US Supreme Court Justice Samuel Alito to speak at Notre Dame

Author: Colleen Sharkey

Samuel Alito

Editor’s note: The lecture will now be livestreamed. For access, click here.

U.S. Supreme Court Associate Justice Samuel Alito will give a talk titled “The Emergency Docket” at 12:30 p.m. Thursday (Sept. 30). The in-person event, sponsored by the Kellogg Institute for International Studies’ Constitutionalism and the Rule of Law (CAROL) Lab, will be in the McCartan Courtroom at the Law School, and overflow rooms with a closed circuit livestream will be available at both the Law School and Hesburgh Center for International Studies.

This is a free but ticketed event and is open to the Notre Dame community and the public. Registration is required. Tickets will be distributed via a lottery system, so registration does not guarantee a ticket.

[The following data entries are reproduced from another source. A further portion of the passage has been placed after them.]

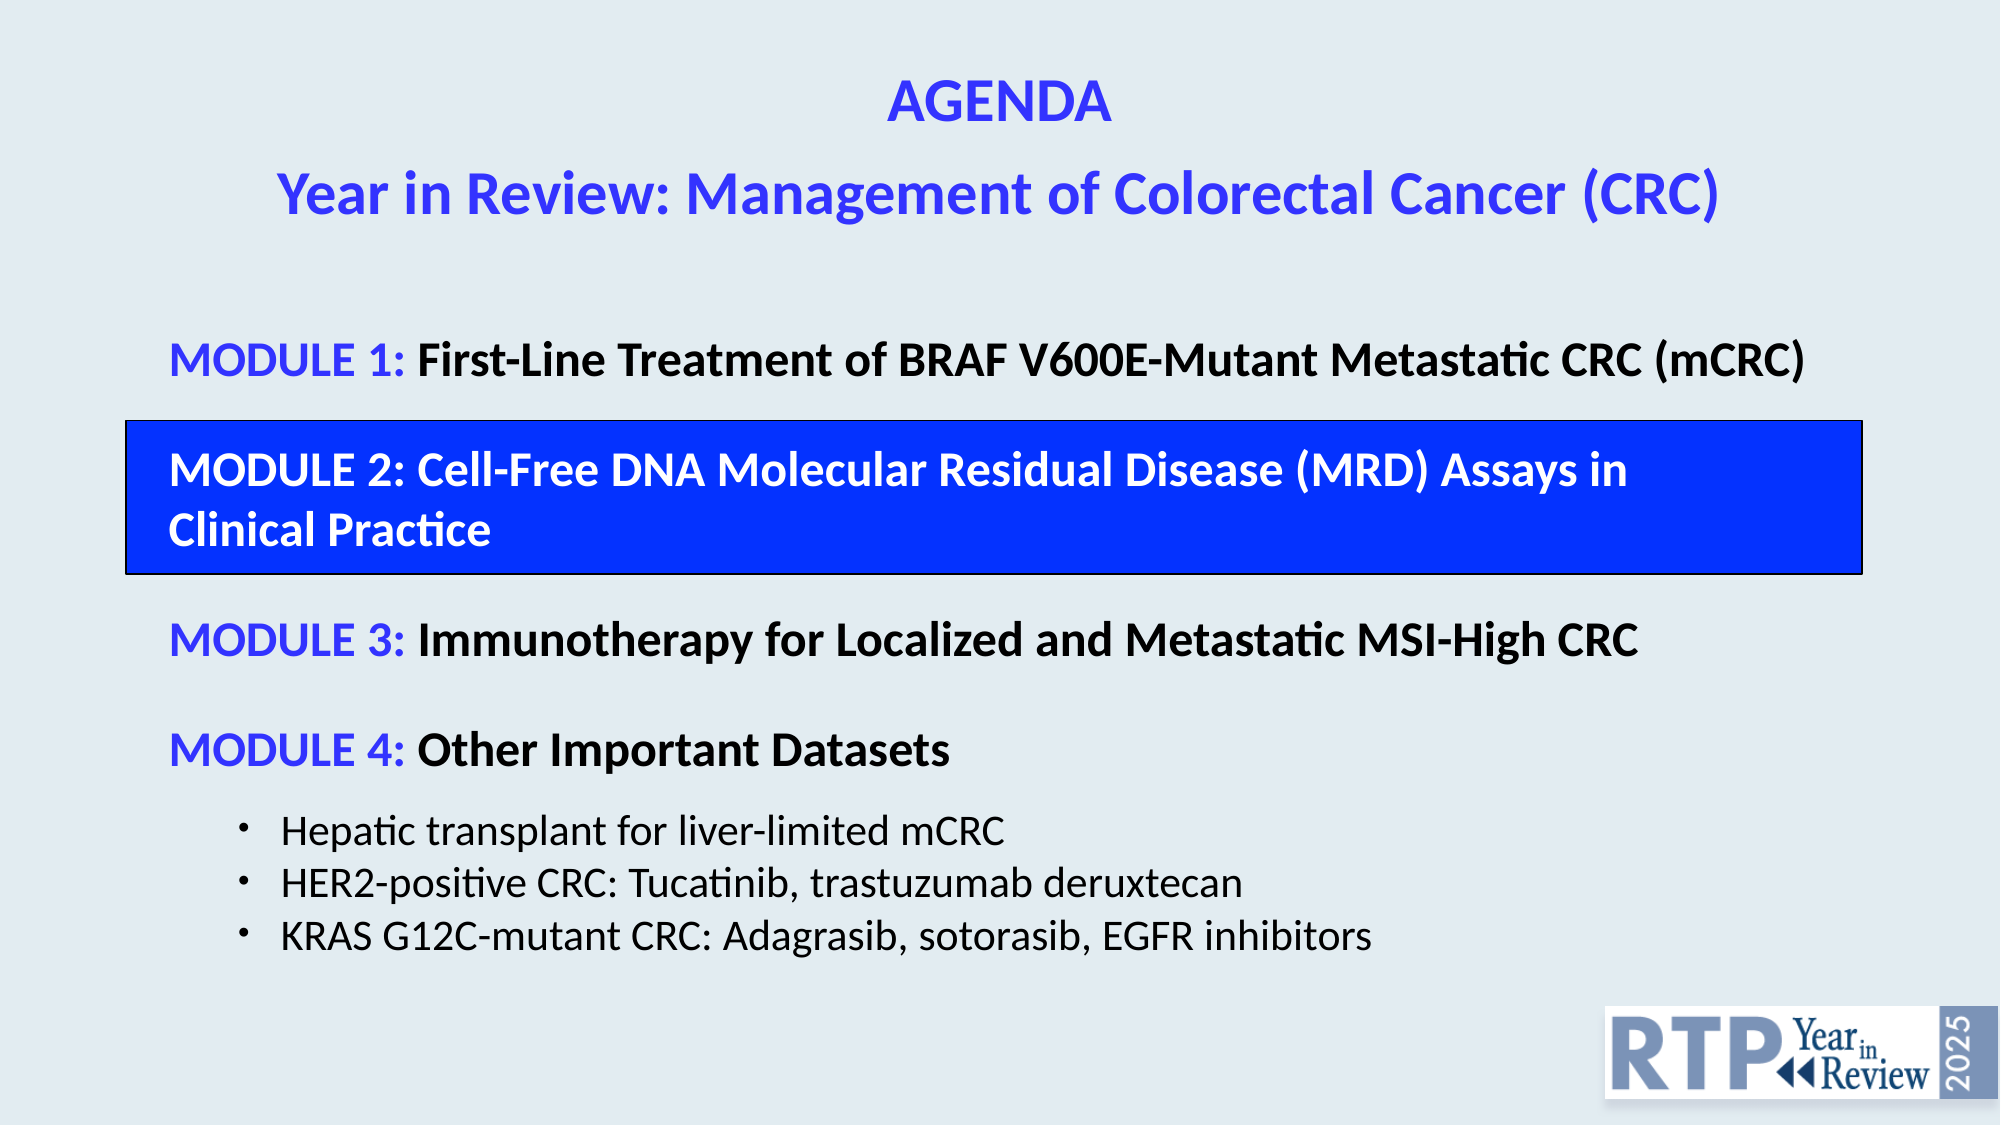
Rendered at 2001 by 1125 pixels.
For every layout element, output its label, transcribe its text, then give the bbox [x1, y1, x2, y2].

list MODULE 1: First-Line Treatment of BRAF V600E-Mutant Metastatic CRC (mCRC) MODULE 2: Cell-Free DNA Molecular Residual Disease (MRD) Assays in Clinical Practice MODULE 3: Immunotherapy for Localized and Metastatic MSI-High CRC MODULE 4: Other Important Datasets Hepatic transplant for liver-limited mCRC HER2-positive CRC: Tucatinib, trastuzumab deruxtecan KRAS G12C-mutant CRC: Adagrasib, sotorasib, EGFR inhibitors [152, 326, 1848, 776]
text_box [1848, 420, 1863, 575]
picture [1605, 1006, 1998, 1099]
text_box [125, 420, 152, 575]
title AGENDA Year in Review: Management of Colorectal Cancer (CRC) [166, 54, 1833, 243]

“We are privileged to be able to welcome Justice Alito back to Notre Dame again, for the first time since his 2017 visit to the Kellogg Institute,” said Paolo Carozza, director of the Kellogg Institute for International Studies and professor of law and concurrent professor of political science. “His engagement with the CAROL Lab in this early stage of its formation provides us with a unique opportunity to learn from his depth of experience, and from his keen sense of the rule of law and his deep sense of judicial responsibility in a constitutional democracy.”

Alito will also meet with CAROL Lab faculty and research assistants. The mission of the CAROL Lab is to exert a tangible influence on the practice of constitutional democracy and the rule of law around the world. By bridging rigorous scholarly inquiry and sound policy, faculty and researchers at the CAROL Lab work tirelessly to promote human flourishing through a variety of public contexts including judicial seminars, advisory briefs and expert consultations on matters of constitutional reform and the rule of law.

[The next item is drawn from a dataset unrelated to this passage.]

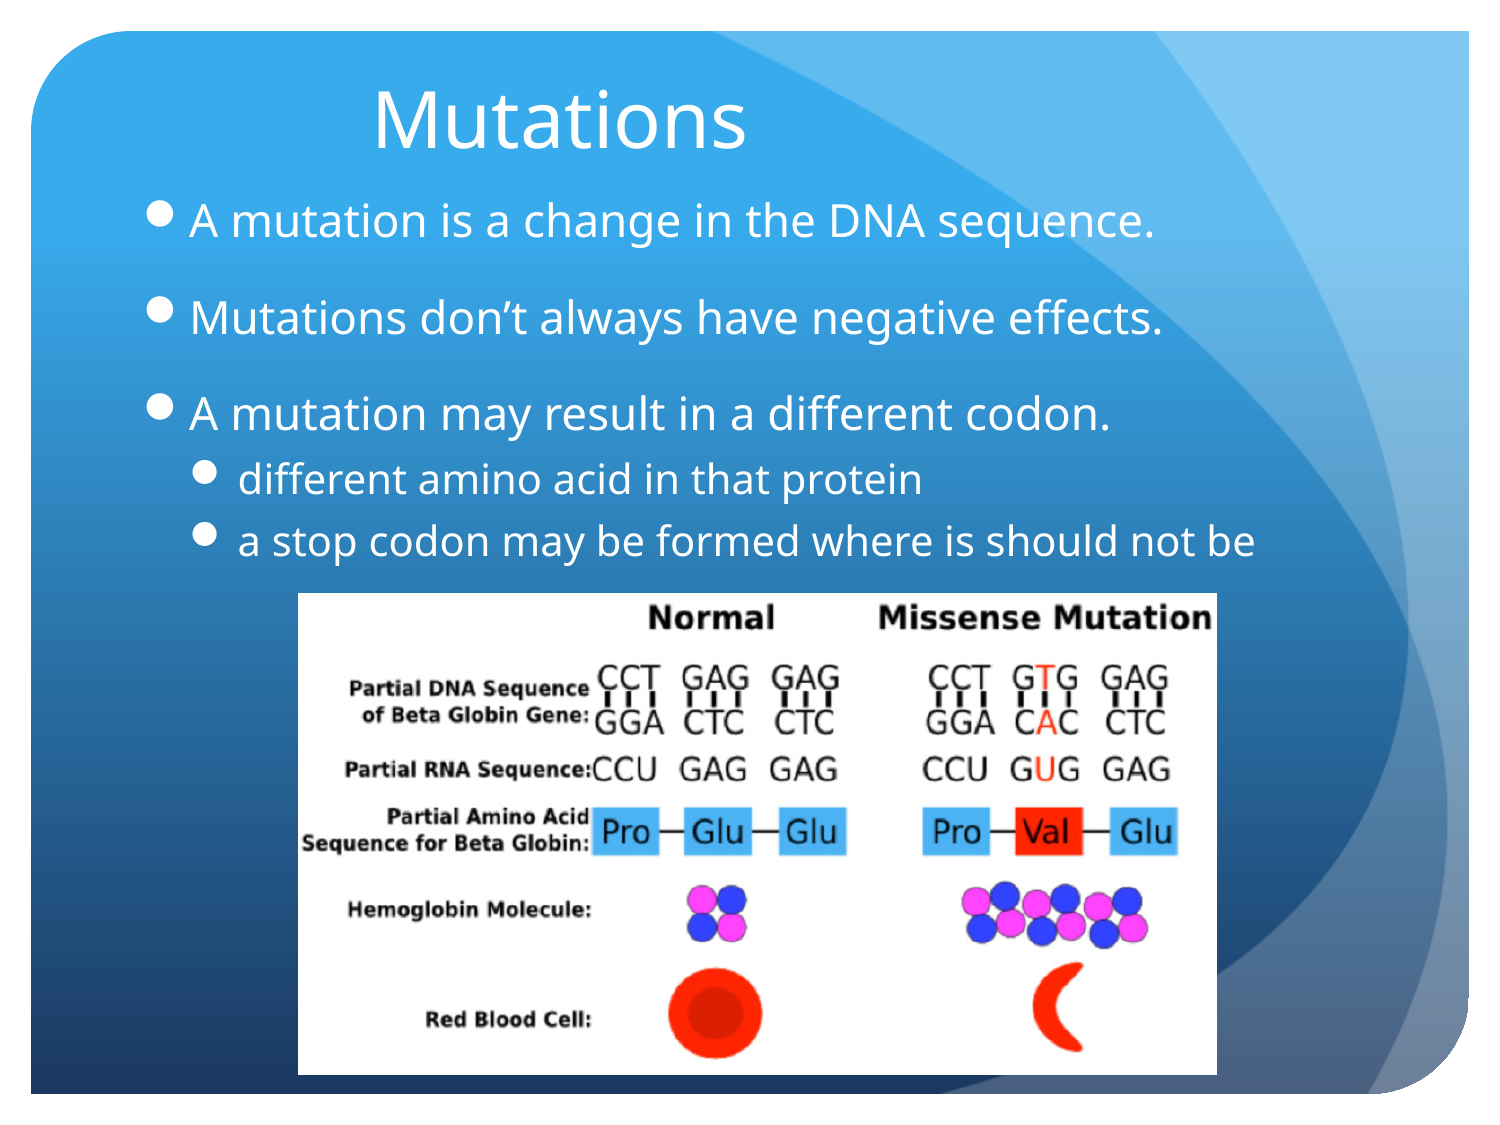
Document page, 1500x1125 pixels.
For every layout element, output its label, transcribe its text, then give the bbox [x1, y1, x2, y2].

picture [24, 30, 1473, 1094]
title Mutations [356, 47, 1500, 172]
list A mutation is a change in the DNA sequence. Mutations don’t always have negative effects. A mutation may result in a different codon. different amino acid in that protein a stop codon may be formed where is should not be [127, 184, 1372, 875]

Sherif Girgis, associate professor of law, will introduce Alito, for whom he clerked. Girgis is co-author of the book “What Is Marriage? Man and Woman: A Defense” cited by Alito in United States v. Windsor, and is a faculty fellow with the Notre Dame Law School’s Religious Liberty Initiative. Established in 2020, the Religious Liberty Initiative promotes religious freedom for people of all faiths through scholarship, events and the Law School’s Religious Liberty Clinic.

“We at Notre Dame Law School are looking forward to hosting Justice Alito. Our students, faculty and the wider community will benefit from hearing firsthand the ideas and viewpoints of a member of our nation’s highest court,” said G. Marcus Cole, the Joseph A. Matson Dean and Professor of Law at Notre Dame Law School.

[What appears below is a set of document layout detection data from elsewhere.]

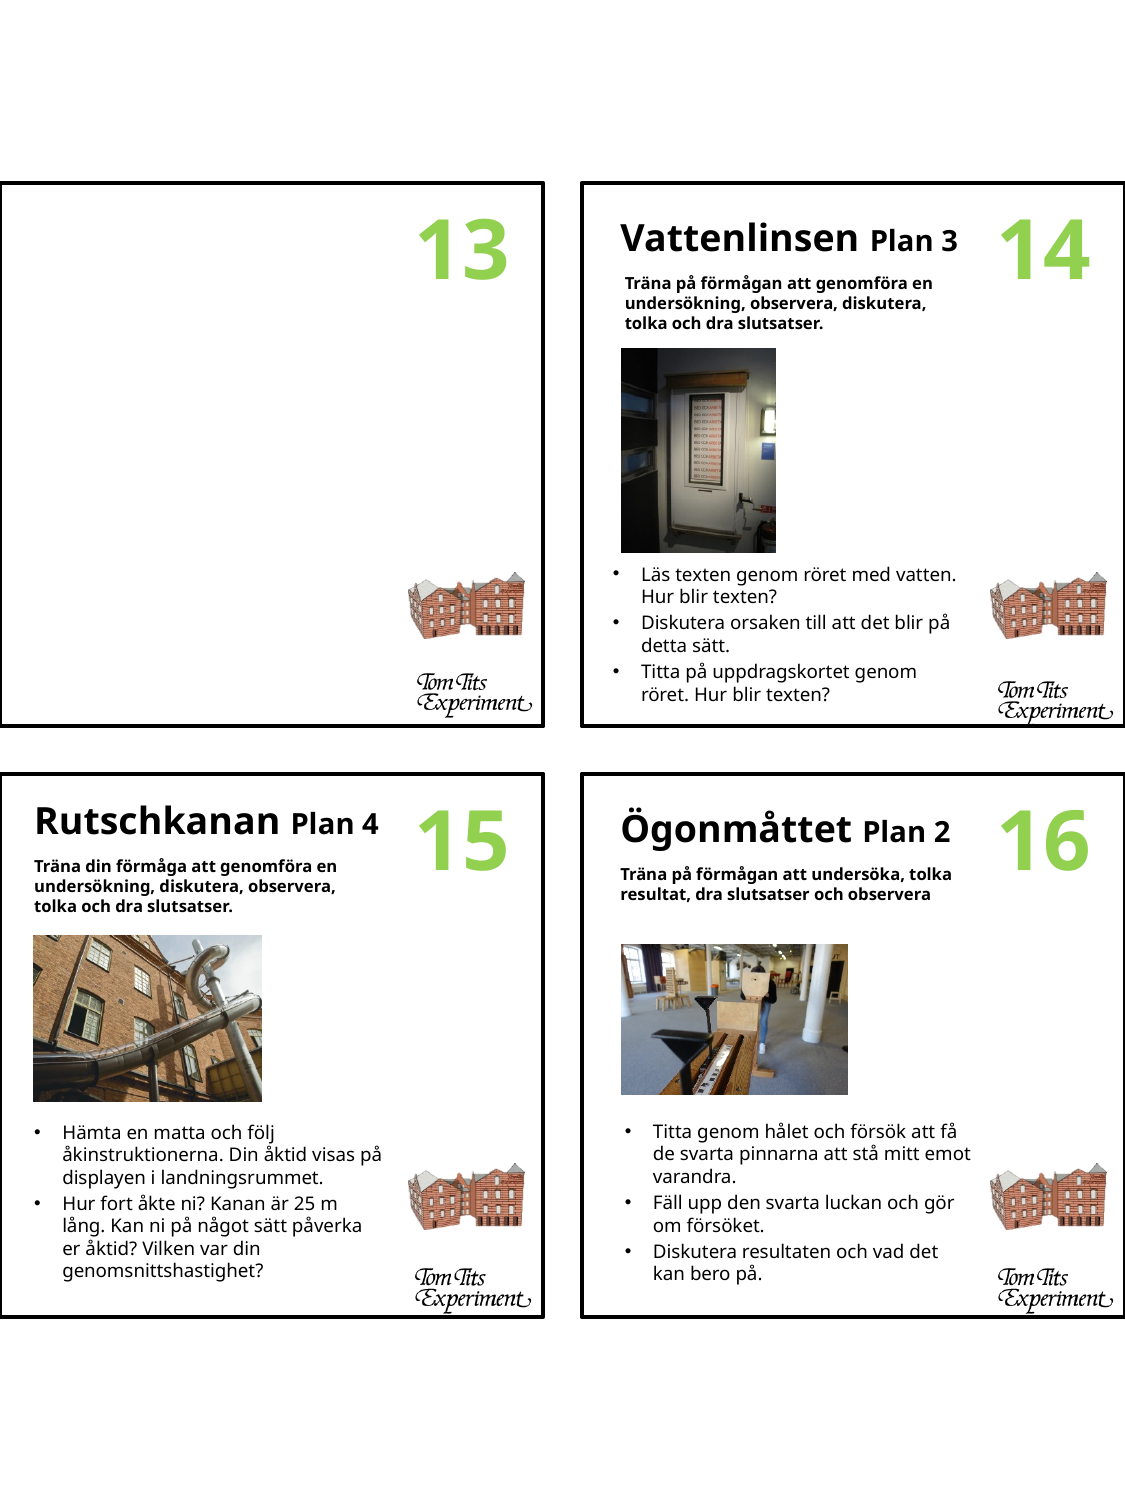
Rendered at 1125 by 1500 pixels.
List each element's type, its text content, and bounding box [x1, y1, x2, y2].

list Läs texten genom röret med vatten. Hur blir texten? Diskutera orsaken till att det blir på detta sätt. Titta på uppdragskortet genom röret. Hur blir texten? [597, 549, 976, 713]
picture [408, 1163, 525, 1230]
text_box Rutschkanan Plan 4 [19, 789, 397, 848]
picture [990, 1163, 1107, 1230]
picture [991, 675, 1118, 730]
picture [408, 1262, 536, 1318]
text_box Hämta en matta och följ åkinstruktionerna. Din åktid visas på displayen i landningsrummet. Hur fort åkte ni? Kanan är 25 m lång. Kan ni på något sätt påverka er åktid? Vilken var din genomsnittshastighet? [19, 1125, 397, 1290]
picture [990, 572, 1107, 639]
list Titta genom hålet och försök att få de svarta pinnarna att stå mitt emot varandra. Fäll upp den svarta luckan och gör om försöket. Diskutera resultaten och vad det kan bero på. [609, 1128, 988, 1293]
picture [621, 348, 776, 554]
picture [621, 943, 848, 1096]
picture [408, 572, 525, 639]
text_box Träna din förmåga att genomföra en undersökning, diskutera, observera, tolka och dra slutsatser. [19, 848, 397, 908]
list Vattenlinsen Plan 3 [605, 206, 988, 266]
list 13 [377, 188, 526, 337]
picture [991, 1262, 1118, 1318]
list 14 [959, 188, 1107, 337]
list Ögonmåttet Plan 2 [605, 797, 984, 857]
list Träna på förmågan att genomföra en undersökning, observera, diskutera, tolka och dra slutsatser. [609, 266, 988, 325]
list 16 [959, 779, 1107, 928]
list Träna på förmågan att undersöka, tolka resultat, dra slutsatser och observera [605, 857, 984, 916]
picture [410, 667, 537, 722]
picture [32, 935, 262, 1102]
list 15 [377, 779, 526, 928]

In 1990, President George H. W. Bush chose Alito to serve as a judge on the U.S. Court of Appeals for the Third Circuit where he served for 16 years. From 1987 to 1990, Alito was the United States attorney for the District of New Jersey. He was deputy assistant attorney general in the Office of Legal Counsel from 1985 to 1987, and served as an assistant to the solicitor general in the Justice Department from 1981 to 1985. On Jan. 31, 2006, Alito was sworn in as the 110th Justice of the Supreme Court. A native of New Jersey, Alito is a graduate of Princeton University and earned his juris doctor degree in 1975 from Yale Law School, where he served as an editor for the Yale Law Journal.